If a line appears in the data below, it must appear in your answer exactly as given.

Given material:
╔══

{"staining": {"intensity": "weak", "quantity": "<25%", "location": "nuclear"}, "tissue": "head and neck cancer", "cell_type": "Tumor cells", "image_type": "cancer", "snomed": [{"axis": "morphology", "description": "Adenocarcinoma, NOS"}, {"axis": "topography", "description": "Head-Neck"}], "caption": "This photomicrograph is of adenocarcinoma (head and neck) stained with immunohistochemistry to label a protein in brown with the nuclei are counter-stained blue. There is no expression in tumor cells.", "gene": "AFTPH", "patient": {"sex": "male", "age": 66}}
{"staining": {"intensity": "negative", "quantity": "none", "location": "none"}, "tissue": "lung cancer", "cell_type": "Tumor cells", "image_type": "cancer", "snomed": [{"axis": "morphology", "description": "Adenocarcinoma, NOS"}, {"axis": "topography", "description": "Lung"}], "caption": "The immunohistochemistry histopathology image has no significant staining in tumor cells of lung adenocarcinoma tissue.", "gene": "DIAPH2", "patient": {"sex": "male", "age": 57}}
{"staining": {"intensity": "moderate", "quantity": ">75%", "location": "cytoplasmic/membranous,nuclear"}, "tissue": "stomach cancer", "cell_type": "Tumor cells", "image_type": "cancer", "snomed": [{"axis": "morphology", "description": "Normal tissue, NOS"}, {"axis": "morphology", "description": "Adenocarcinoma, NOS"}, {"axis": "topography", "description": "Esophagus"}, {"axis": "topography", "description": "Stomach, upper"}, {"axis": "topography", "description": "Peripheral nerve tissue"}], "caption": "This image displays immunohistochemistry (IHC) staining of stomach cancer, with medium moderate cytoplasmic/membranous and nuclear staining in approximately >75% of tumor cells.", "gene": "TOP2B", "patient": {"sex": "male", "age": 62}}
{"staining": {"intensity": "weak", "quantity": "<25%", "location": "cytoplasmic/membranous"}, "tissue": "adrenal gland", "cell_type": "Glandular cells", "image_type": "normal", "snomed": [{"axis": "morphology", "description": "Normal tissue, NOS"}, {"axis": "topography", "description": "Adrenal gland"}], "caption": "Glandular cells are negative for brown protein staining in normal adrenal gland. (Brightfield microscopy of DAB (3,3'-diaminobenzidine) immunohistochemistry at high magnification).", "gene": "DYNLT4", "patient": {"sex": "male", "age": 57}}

╚══

Output:
{"staining": {"intensity": "weak", "quantity": "<25%", "location": "nuclear"}, "tissue": "head and neck cancer", "cell_type": "Tumor cells", "image_type": "cancer", "snomed": [{"axis": "morphology", "description": "Adenocarcinoma, NOS"}, {"axis": "topography", "description": "Head-Neck"}], "caption": "This photomicrograph is of adenocarcinoma (head and neck) stained with immunohistochemistry to label a protein in brown with the nuclei are counter-stained blue. There is no expression in tumor cells.", "gene": "AFTPH", "patient": {"sex": "male", "age": 66}}
{"staining": {"intensity": "negative", "quantity": "none", "location": "none"}, "tissue": "lung cancer", "cell_type": "Tumor cells", "image_type": "cancer", "snomed": [{"axis": "morphology", "description": "Adenocarcinoma, NOS"}, {"axis": "topography", "description": "Lung"}], "caption": "The immunohistochemistry histopathology image has no significant staining in tumor cells of lung adenocarcinoma tissue.", "gene": "DIAPH2", "patient": {"sex": "male", "age": 57}}
{"staining": {"intensity": "moderate", "quantity": ">75%", "location": "cytoplasmic/membranous,nuclear"}, "tissue": "stomach cancer", "cell_type": "Tumor cells", "image_type": "cancer", "snomed": [{"axis": "morphology", "description": "Normal tissue, NOS"}, {"axis": "morphology", "description": "Adenocarcinoma, NOS"}, {"axis": "topography", "description": "Esophagus"}, {"axis": "topography", "description": "Stomach, upper"}, {"axis": "topography", "description": "Peripheral nerve tissue"}], "caption": "This image displays immunohistochemistry (IHC) staining of stomach cancer, with medium moderate cytoplasmic/membranous and nuclear staining in approximately >75% of tumor cells.", "gene": "TOP2B", "patient": {"sex": "male", "age": 62}}
{"staining": {"intensity": "weak", "quantity": "<25%", "location": "cytoplasmic/membranous"}, "tissue": "adrenal gland", "cell_type": "Glandular cells", "image_type": "normal", "snomed": [{"axis": "morphology", "description": "Normal tissue, NOS"}, {"axis": "topography", "description": "Adrenal gland"}], "caption": "Glandular cells are negative for brown protein staining in normal adrenal gland. (Brightfield microscopy of DAB (3,3'-diaminobenzidine) immunohistochemistry at high magnification).", "gene": "DYNLT4", "patient": {"sex": "male", "age": 57}}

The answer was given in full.